Whisper is OpenAI's general-purpose speech recognition model trained on a large dataset of diverse audio to perform multiple speech processing tasks. The model can handle multilingual speech recognition, speech translation, language identification, and voice activity detection within a single unified architecture. Rather than requiring separate specialized models for each task, Whisper uses a Transformer sequence-to-sequence architecture where different speech processing tasks are jointly represented as sequences of tokens to be predicted by the decoder. Special tokens serve as task specifiers or classification targets, allowing the multitask training format to consolidate what would traditionally be many stages of a speech-processing pipeline into one model.
The repository provides six model sizes ranging from tiny with 39 million parameters to large with 1550 million parameters, with four of these offering English-only versions. Each size presents different speed and accuracy tradeoffs, with the tiny model running approximately 10 times faster than the large model on an A100 GPU, though at reduced accuracy. A newer turbo model with 809 million parameters offers optimized speed comparable to the base model while maintaining accuracy closer to the large model, though it is not trained for translation tasks. The English-only variants, particularly tiny.en and base.en, tend to perform better for English-specific applications, though this advantage diminishes for larger model sizes.
Installation requires Python 3.8 through 3.11 and recent PyTorch versions, with the codebase originally developed on Python 3.9.9 and PyTorch 1.10.1. The package depends on OpenAI's tiktoken for fast tokenization and requires ffmpeg for audio processing. Users can install via pip from the official package or directly from the repository. Rust may be needed as a build dependency if precompiled wheels are unavailable for the user's platform.

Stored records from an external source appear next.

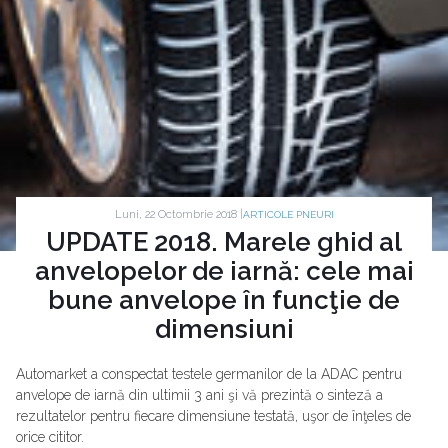
Luni, 22 Octombrie 2018 |
ARTICOLE PNEURI
UPDATE 2018. Marele ghid al
anvelopelor de iarnă: cele mai
bune anvelope în funcţie de
dimensiuni
Automarket a conspectat testele germanilor de la ADAC pentru
anvelope de iarnă din ultimii 3 ani şi vă prezintă o sinteză a
rezultatelor pentru fiecare dimensiune testată, uşor de înţeles de
orice cititor.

The model's performance varies significantly by language, with word error rates and character error rates documented across the Common Voice 15 and Fleurs datasets. The repository includes command-line tools for transcribing audio files and a Python API for programmatic access. The transcribe method processes audio using a sliding 30-second window with autoregressive sequence-to-sequence predictions. Lower-level functions like detect_language and decode provide direct access to individual model components for more granular control.
The codebase is released under the MIT License, and the repository includes comprehensive documentation through a blog post, academic paper, model card, and Colab notebook example. The project maintains a Show and Tell discussions category where users share extensions, integrations, web demos, and ports to different platforms, indicating an active community building on top of the core Whisper implementation.